My null hypothesis: There is no difference between the two data sets, the total ml of milk taken while I am the carer and total ml of milk taken while my husband is the carer.
Let’s investigate:
To get the total amount of ml taken while Jacob is taken care by me:
carer_me_ml <- babydata[which(babydata$carer=='me'),]
carer_me_ml <- carer_me_ml$ml
carer_me_ml
## [1] 885 910 1080 1090 830 920 1085 940 910 930 930 1020 940 1010 1145
## [16] 1050 710 660 840 850 910 1060 910 950 980 1000 1010 1180 900
To get the total amount of ml taken while Jacob is taken care by my husband:
carer_husband_ml <- babydata[which(babydata$carer=='husband'),]
carer_husband_ml <- carer_husband_ml$ml
carer_husband_ml
## [1] 935 960 1110 990 1190 1085 830 910 1160 1120 1160 1180 1100 1070 780
## [16] 750 770 990 910 700 830 850 850 900 960 940 890 980 1130 990
## [31] 900
hist(carer_me_ml)
hist(carer_husband_ml)
To plot their empirical cumulative distribution function on the sam axes:
plot(ecdf(carer_me_ml))
plot(ecdf(carer_husband_ml),add=TRUE,col='red')
legend("topleft",col=c("black","red"),legend=c("ml with me as carer","ml with husband as carer"),lty=1)
The two ECDFs show a difference.
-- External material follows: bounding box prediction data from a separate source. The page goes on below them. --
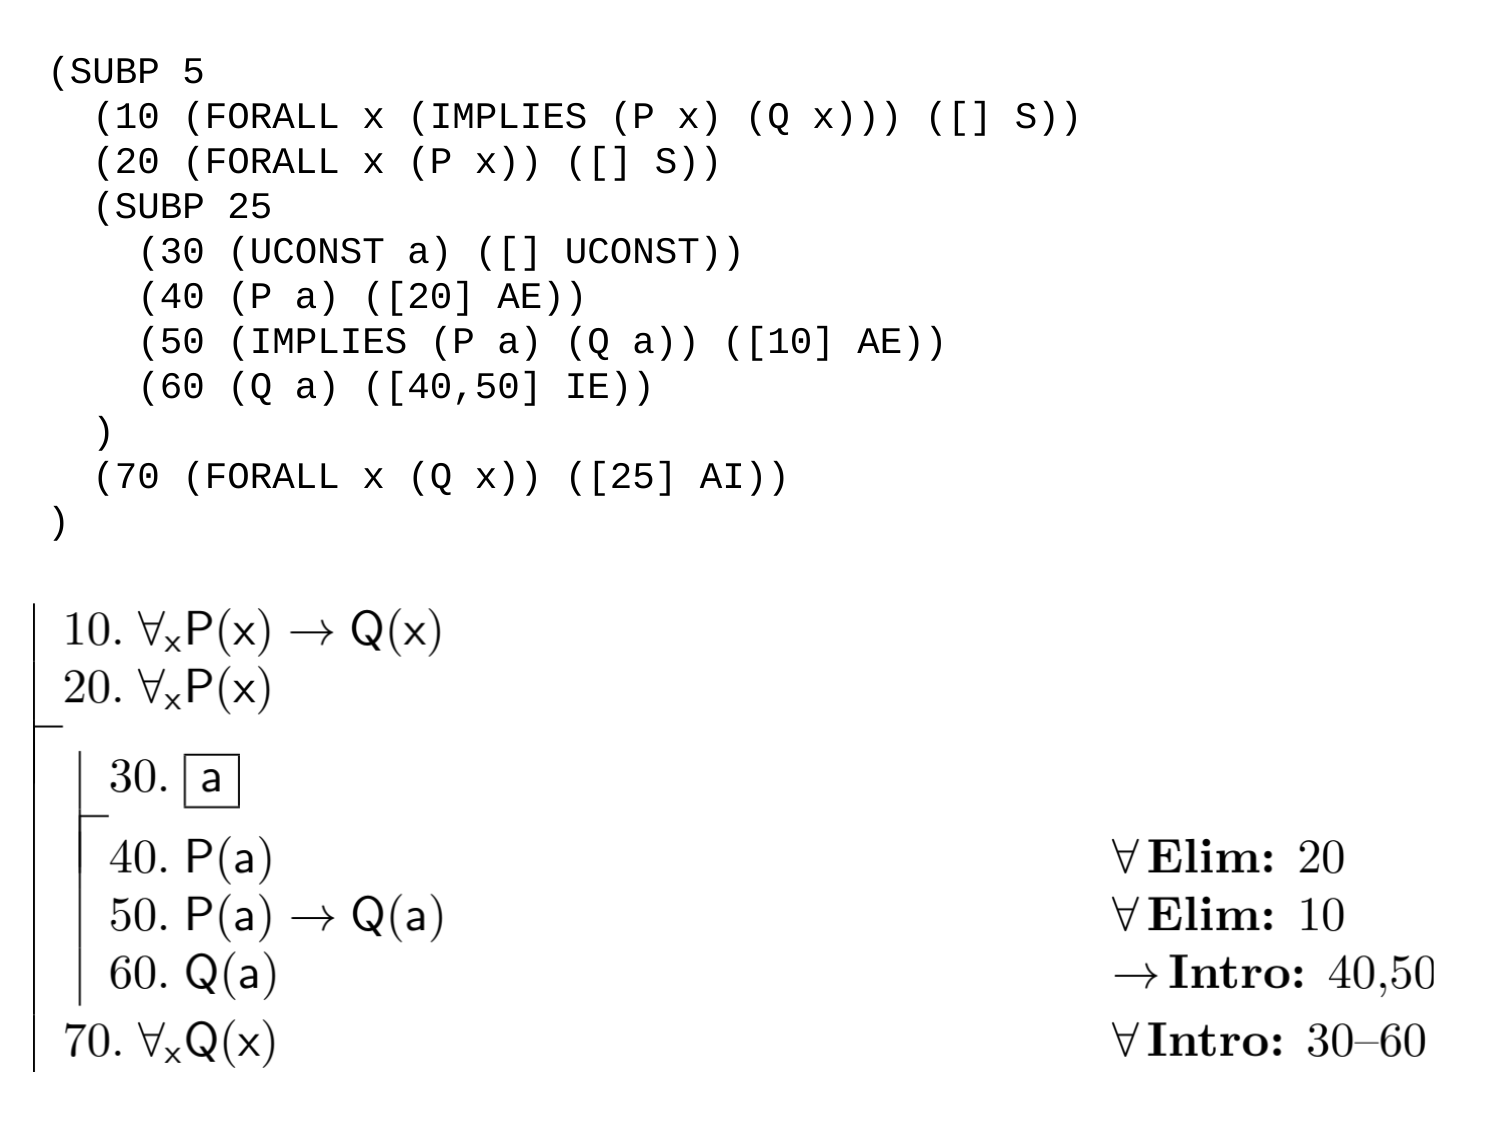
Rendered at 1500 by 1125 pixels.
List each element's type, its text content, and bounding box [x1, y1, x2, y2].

picture [32, 602, 1434, 1073]
text_box (SUBP 5 (10 (FORALL x (IMPLIES (P x) (Q x))) ([] S)) (20 (FORALL x (P x)) ([] S)) (SUBP 25 (30 (UCONST a) ([] UCONST)) (40 (P a) ([20] AE)) (50 (IMPLIES (P a) (Q a)) ([10] AE)) (60 (Q a) ([40,50] IE)) ) (70 (FORALL x (Q x)) ([25] AI)) ) [32, 38, 1393, 549]
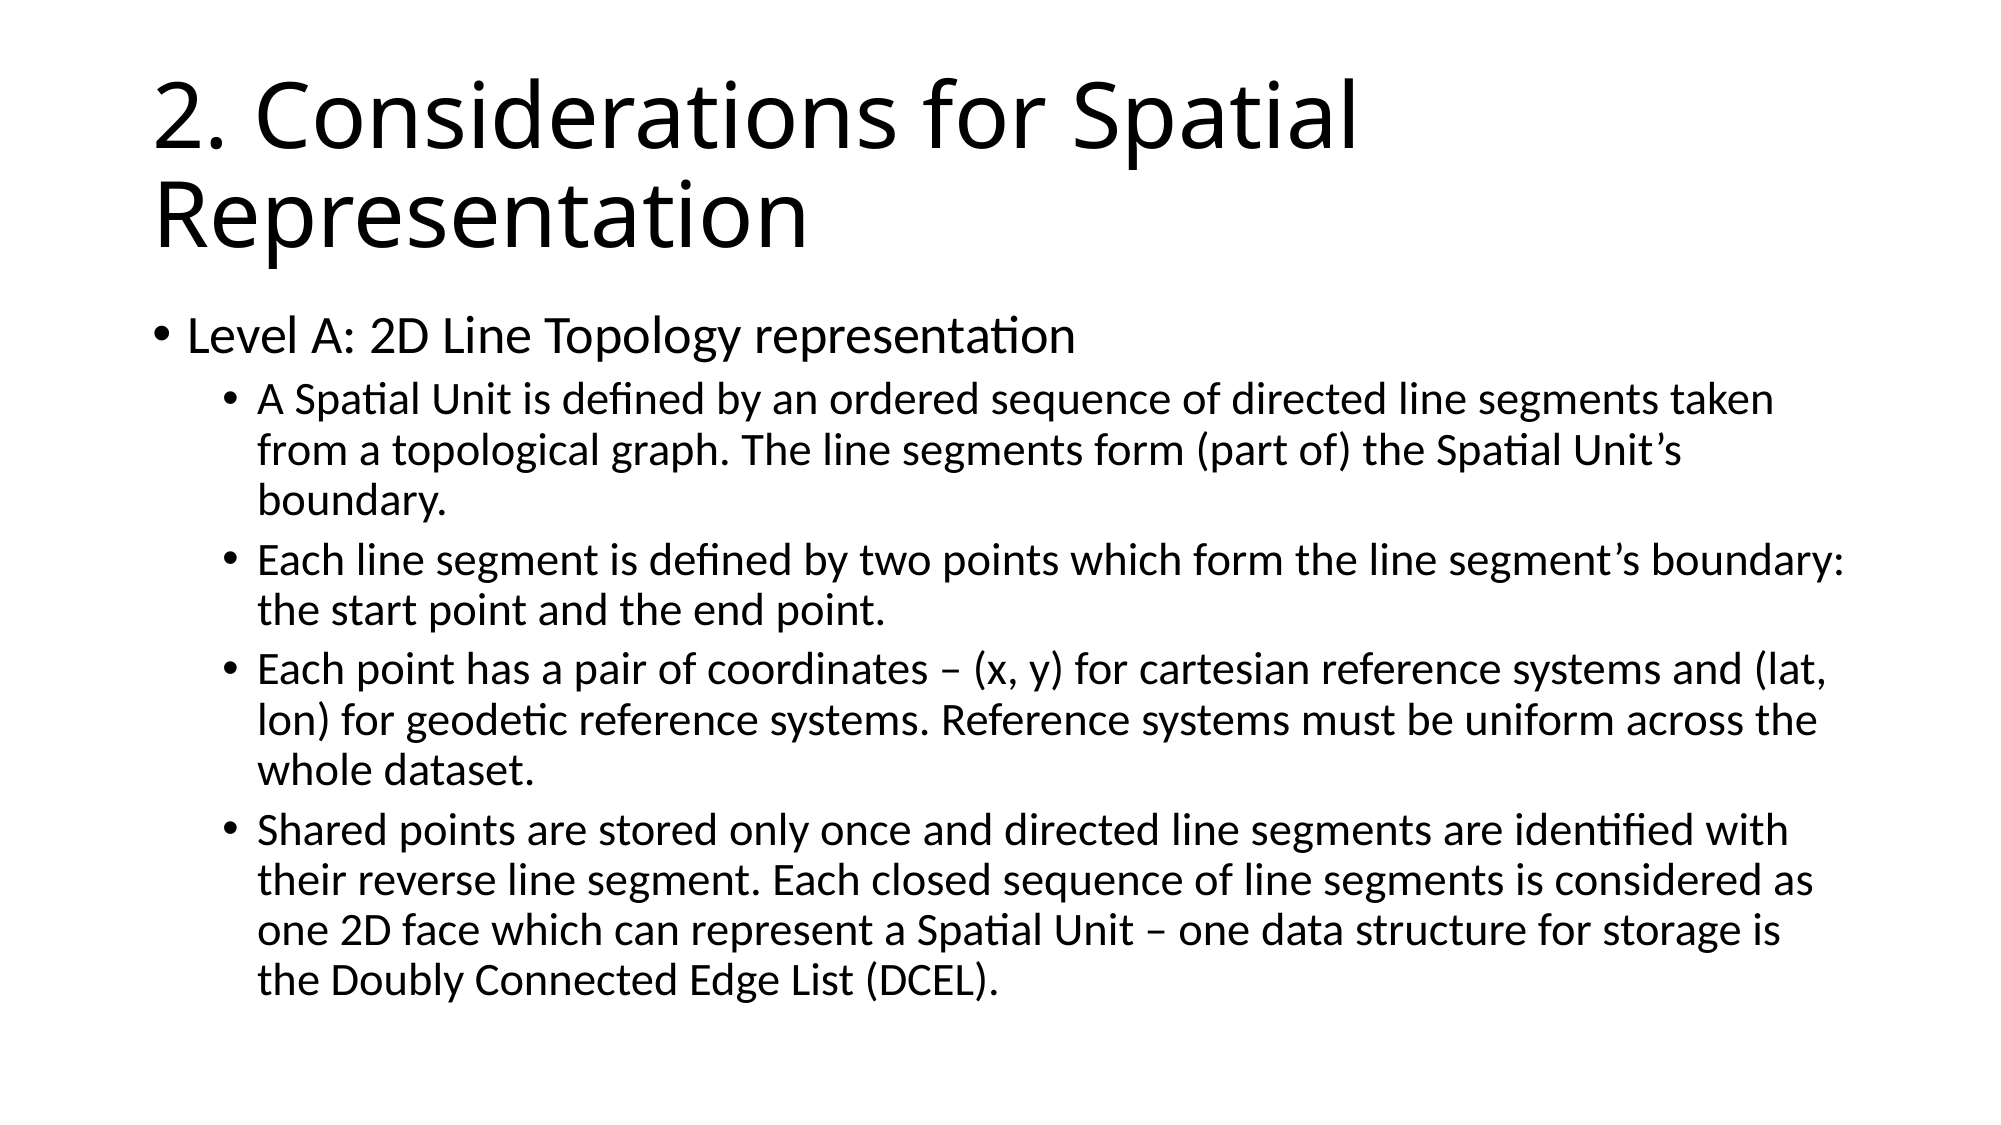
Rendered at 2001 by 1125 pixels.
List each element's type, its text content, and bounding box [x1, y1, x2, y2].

list Level A: 2D Line Topology representation A Spatial Unit is defined by an ordered sequence of directed line segments taken from a topological graph. The line segments form (part of) the Spatial Unit’s boundary. Each line segment is defined by two points which form the line segment’s boundary: the start point and the end point. Each point has a pair of coordinates – (x, y) for cartesian reference systems and (lat, lon) for geodetic reference systems. Reference systems must be uniform across the whole dataset. Shared points are stored only once and directed line segments are identified with their reverse line segment. Each closed sequence of line segments is considered as one 2D face which can represent a Spatial Unit – one data structure for storage is the Doubly Connected Edge List (DCEL). [137, 299, 1863, 1014]
title 2. Considerations for Spatial Representation [137, 59, 1863, 278]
We will use Kolmogorov Smirnov test to figure out whether there is statistically significant.
ks.test(carer_me_ml,carer_husband_ml)
## Warning in ks.test(carer_me_ml, carer_husband_ml): cannot compute exact p-value
## with ties
##
## Two-sample Kolmogorov-Smirnov test
##
## data: carer_me_ml and carer_husband_ml
## D = 0.1891, p-value = 0.6576
## alternative hypothesis: two-sided
pvalue is 0.6576 which is greater than 5%. The difference is not statistically significant. We fail to reject the null and can conclude that the two data sets are drawn from same distribution.
The Student t-test is also conducted:
t.test(carer_me_ml,carer_husband_ml)
##
## Welch Two Sample t-test
##
## data: carer_me_ml and carer_husband_ml
## t = -0.37389, df = 57.431, p-value = 0.7099
## alternative hypothesis: true difference in means is not equal to 0
## 95 percent confidence interval:
## -77.72273 53.26222
## sample estimates:
## mean of x mean of y
## 952.9310 965.1613
pvalue from the t.test is 0.7099 which is greater than 5%. The difference in means are not statistically significant. We fail to reject the null and conclude that there is no statistically difference in the means between these two data sets.
The dataset of babydata were analysed using statistical methods and a number of results have been obtained. There is a statistical difference in the total of ml taken before and after changing formula by using t.test. Through fisher.test, we can reasonably conclude that the shape of my baby’s poop’s is independent of the colour. The number of poops does not differ by the amount of ml taken. The weather does not differ the amount of ml taken. And it is reasonable to suppose that me and my husband shares the same probability of taking care of our baby by performing Pearson’s chi-square test. We can also conclude that the number of poops my baby has per day is not consistent with Poisson distribution through Pearson chi-square test. By using linear regression, there is no evidence to suggest that the day does not have a statistically significant effect on my baby’s daytime, nighttime sleep, and total sleep. There is strong evidence that there is a positive change in the total amount of milk (aptamil) taken and the total amount of milk (neocate) taken with day. The total amount of milk taken (ml) follows Gaussian distribution (Shapiro-Wilk test). By conducting the Kolmogorov-Smirnov test, we can find that there is not significant difference between the ml of milk taken while I am the carer and the ml of milk taken while my husband is. The Student t-test is also used to find out that the difference in means between the ml of milk taken while I being the carer and the ml of milk taken while my husband being the carer. The result shows the difference is not statistically significant.